Your task: Write out exactly, please, every line from the beginning of the entries to the line holding "reactions instead of", and no pictures.

--- START ---

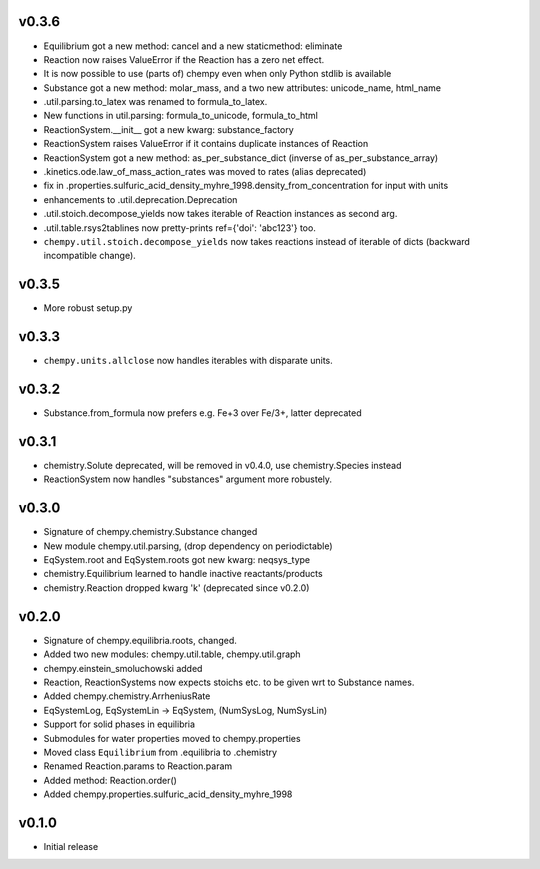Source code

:v0.3.6
======
- Equilibrium got a new method: cancel and a new staticmethod: eliminate
- Reaction now raises ValueError if the Reaction has a zero net effect.
- It is now possible to use (parts of) chempy even when only Python stdlib is available
- Substance got a new method: molar_mass, and a two new attributes: unicode_name, html_name
- .util.parsing.to_latex was renamed to formula_to_latex.
- New functions in util.parsing: formula_to_unicode, formula_to_html
- ReactionSystem.__init__ got a new kwarg: substance_factory
- ReactionSystem raises ValueError if it contains duplicate instances of Reaction
- ReactionSystem got a new method: as_per_substance_dict (inverse of as_per_substance_array)
- .kinetics.ode.law_of_mass_action_rates was moved to rates (alias deprecated)
- fix in .properties.sulfuric_acid_density_myhre_1998.density_from_concentration for input with units
- enhancements to .util.deprecation.Deprecation
- .util.stoich.decompose_yields now takes iterable of Reaction instances as second arg.
- .util.table.rsys2tablines now pretty-prints ref={'doi': 'abc123'} too.
- ``chempy.util.stoich.decompose_yields`` now takes reactions instead of
  iterable of dicts (backward incompatible change).

v0.3.5
======
- More robust setup.py

v0.3.3
======
- ``chempy.units.allclose`` now handles iterables with disparate units.

v0.3.2
======
- Substance.from_formula now prefers e.g. Fe+3 over Fe/3+, latter deprecated

v0.3.1
======
- chemistry.Solute deprecated, will be removed in v0.4.0, use chemistry.Species instead
- ReactionSystem now handles "substances" argument more robustely.

v0.3.0
======
- Signature of chempy.chemistry.Substance changed
- New module chempy.util.parsing, (drop dependency on periodictable)
- EqSystem.root and EqSystem.roots got new kwarg: neqsys_type
- chemistry.Equilibrium learned to handle inactive reactants/products
- chemistry.Reaction dropped kwarg 'k' (deprecated since v0.2.0)

v0.2.0
======
- Signature of chempy.equilibria.roots, changed.
- Added two new modules: chempy.util.table, chempy.util.graph
- chempy.einstein_smoluchowski added
- Reaction, ReactionSystems now expects stoichs etc. to be given wrt to Substance names.
- Added chempy.chemistry.ArrheniusRate
- EqSystemLog, EqSystemLin -> EqSystem, (NumSysLog, NumSysLin)
- Support for solid phases in equilibria
- Submodules for water properties moved to chempy.properties
- Moved class ``Equilibrium`` from .equilibria to .chemistry
- Renamed Reaction.params to Reaction.param
- Added method: Reaction.order()
- Added chempy.properties.sulfuric_acid_density_myhre_1998

v0.1.0
======
- Initial release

--- END ---

Output below:
Source code

:v0.3.6
======
- Equilibrium got a new method: cancel and a new staticmethod: eliminate
- Reaction now raises ValueError if the Reaction has a zero net effect.
- It is now possible to use (parts of) chempy even when only Python stdlib is available
- Substance got a new method: molar_mass, and a two new attributes: unicode_name, html_name
- .util.parsing.to_latex was renamed to formula_to_latex.
- New functions in util.parsing: formula_to_unicode, formula_to_html
- ReactionSystem.__init__ got a new kwarg: substance_factory
- ReactionSystem raises ValueError if it contains duplicate instances of Reaction
- ReactionSystem got a new method: as_per_substance_dict (inverse of as_per_substance_array)
- .kinetics.ode.law_of_mass_action_rates was moved to rates (alias deprecated)
- fix in .properties.sulfuric_acid_density_myhre_1998.density_from_concentration for input with units
- enhancements to .util.deprecation.Deprecation
- .util.stoich.decompose_yields now takes iterable of Reaction instances as second arg.
- .util.table.rsys2tablines now pretty-prints ref={'doi': 'abc123'} too.
- ``chempy.util.stoich.decompose_yields`` now takes reactions instead of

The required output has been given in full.